■ TASK INPUT ■

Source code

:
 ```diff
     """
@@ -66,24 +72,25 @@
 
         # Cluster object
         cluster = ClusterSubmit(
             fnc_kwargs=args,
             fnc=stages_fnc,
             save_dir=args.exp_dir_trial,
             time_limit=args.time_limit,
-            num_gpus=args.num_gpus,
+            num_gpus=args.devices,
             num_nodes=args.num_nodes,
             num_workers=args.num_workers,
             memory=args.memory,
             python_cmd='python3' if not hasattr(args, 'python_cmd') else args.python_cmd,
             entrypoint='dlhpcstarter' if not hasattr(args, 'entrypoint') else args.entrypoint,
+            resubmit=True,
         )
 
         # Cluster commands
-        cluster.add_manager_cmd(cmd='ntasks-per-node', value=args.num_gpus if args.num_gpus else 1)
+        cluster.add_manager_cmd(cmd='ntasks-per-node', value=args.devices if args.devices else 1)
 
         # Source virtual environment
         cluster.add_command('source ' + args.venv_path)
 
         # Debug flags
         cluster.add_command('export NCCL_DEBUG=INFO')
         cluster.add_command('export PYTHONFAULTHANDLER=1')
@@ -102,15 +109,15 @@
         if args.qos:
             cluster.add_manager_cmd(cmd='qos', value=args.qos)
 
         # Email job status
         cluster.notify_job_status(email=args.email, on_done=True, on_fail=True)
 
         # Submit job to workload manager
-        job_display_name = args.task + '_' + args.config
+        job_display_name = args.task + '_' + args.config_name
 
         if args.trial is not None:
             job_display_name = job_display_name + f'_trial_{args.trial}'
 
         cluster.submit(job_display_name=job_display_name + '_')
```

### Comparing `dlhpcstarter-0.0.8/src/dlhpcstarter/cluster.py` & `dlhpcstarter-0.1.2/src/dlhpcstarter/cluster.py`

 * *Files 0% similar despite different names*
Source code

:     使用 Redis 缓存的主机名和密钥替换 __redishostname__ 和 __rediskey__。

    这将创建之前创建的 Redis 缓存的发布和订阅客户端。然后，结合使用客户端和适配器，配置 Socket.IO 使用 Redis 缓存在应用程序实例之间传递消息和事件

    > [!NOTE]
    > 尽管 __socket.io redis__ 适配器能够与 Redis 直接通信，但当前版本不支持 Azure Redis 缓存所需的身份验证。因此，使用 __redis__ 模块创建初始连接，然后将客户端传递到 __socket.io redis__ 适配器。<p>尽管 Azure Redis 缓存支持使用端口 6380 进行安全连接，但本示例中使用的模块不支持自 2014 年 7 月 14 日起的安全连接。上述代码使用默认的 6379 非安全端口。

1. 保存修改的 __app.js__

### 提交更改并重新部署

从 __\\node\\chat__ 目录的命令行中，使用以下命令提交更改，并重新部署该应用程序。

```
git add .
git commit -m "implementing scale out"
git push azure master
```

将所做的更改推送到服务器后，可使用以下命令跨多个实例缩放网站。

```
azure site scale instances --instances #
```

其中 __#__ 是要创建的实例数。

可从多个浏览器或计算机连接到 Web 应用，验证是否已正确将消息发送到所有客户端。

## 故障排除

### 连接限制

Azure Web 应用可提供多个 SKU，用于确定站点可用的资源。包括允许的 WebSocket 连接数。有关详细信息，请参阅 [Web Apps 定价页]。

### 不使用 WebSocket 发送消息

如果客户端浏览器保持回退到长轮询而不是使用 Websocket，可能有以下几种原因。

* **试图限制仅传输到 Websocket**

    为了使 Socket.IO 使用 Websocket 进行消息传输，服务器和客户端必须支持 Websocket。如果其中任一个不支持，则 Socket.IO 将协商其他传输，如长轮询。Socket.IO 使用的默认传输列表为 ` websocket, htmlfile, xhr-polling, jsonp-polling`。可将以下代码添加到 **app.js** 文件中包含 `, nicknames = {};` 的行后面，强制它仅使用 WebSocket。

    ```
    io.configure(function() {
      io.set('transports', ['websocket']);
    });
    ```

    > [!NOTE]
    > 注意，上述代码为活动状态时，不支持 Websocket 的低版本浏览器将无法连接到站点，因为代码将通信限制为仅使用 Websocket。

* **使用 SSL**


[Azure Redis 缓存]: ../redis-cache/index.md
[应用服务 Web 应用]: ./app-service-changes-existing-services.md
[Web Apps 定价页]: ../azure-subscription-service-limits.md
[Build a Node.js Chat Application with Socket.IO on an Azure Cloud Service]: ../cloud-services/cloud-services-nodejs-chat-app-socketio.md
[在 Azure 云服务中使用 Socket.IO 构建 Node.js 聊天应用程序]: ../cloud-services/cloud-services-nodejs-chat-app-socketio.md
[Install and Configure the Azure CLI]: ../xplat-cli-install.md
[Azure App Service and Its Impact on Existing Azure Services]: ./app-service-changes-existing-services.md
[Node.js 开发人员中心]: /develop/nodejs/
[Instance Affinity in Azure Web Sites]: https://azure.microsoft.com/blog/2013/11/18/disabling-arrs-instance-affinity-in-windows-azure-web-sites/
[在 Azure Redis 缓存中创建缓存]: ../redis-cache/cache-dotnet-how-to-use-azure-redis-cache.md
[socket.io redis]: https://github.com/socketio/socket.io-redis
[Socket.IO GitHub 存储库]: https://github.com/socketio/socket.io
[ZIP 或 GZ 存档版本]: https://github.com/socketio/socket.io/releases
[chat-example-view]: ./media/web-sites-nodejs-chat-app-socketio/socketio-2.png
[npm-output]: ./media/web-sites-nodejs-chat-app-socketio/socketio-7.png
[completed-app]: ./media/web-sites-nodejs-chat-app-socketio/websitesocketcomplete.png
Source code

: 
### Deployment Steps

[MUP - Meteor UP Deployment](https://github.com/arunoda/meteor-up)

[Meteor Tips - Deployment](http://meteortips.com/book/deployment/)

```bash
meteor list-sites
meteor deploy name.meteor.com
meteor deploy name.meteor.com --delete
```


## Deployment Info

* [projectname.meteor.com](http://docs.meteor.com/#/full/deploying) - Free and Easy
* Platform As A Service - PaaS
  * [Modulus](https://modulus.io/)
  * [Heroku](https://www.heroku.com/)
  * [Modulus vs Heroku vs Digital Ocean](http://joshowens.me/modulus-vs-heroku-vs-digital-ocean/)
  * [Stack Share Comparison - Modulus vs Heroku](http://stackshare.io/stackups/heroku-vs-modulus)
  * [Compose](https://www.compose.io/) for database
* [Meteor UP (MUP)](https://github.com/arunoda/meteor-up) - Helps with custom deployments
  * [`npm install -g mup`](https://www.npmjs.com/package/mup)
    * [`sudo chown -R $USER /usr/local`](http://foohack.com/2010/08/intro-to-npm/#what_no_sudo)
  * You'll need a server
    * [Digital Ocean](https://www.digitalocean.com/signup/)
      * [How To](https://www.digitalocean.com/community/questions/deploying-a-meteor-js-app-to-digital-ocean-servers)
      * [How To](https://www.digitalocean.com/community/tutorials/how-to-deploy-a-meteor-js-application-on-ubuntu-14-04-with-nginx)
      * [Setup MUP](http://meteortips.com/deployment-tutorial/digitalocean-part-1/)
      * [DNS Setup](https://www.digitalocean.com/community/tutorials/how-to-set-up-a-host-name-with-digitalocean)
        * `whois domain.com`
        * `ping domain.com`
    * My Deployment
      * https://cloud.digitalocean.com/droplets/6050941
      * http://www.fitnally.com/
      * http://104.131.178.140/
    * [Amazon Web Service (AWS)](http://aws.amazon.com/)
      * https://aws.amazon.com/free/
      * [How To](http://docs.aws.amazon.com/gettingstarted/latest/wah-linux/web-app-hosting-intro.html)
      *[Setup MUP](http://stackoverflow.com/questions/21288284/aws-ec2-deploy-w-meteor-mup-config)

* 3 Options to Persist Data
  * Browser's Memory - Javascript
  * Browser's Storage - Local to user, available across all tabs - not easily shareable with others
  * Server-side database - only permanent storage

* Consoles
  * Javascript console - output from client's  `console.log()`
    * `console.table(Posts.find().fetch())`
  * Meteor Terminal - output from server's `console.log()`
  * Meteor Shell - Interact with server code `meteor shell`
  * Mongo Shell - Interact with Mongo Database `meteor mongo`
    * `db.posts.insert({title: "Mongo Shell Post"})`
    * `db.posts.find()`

■ EXERCISE DIRECTIONS ■
Will you return exactly the lines above from the one with "Websocket 的低版本浏览器将无法连接到站点，因为代码将通信限制为仅使用 Websocket。" down to the one with "[Web Apps 定价页]: ../azure-subscription-service-limits.md", counting both as part of the range?

■ RESULT FOR THIS EXERCISE ■
    > 注意，上述代码为活动状态时，不支持 Websocket 的低版本浏览器将无法连接到站点，因为代码将通信限制为仅使用 Websocket。

* **使用 SSL**


[Azure Redis 缓存]: ../redis-cache/index.md
[应用服务 Web 应用]: ./app-service-changes-existing-services.md
[Web Apps 定价页]: ../azure-subscription-service-limits.md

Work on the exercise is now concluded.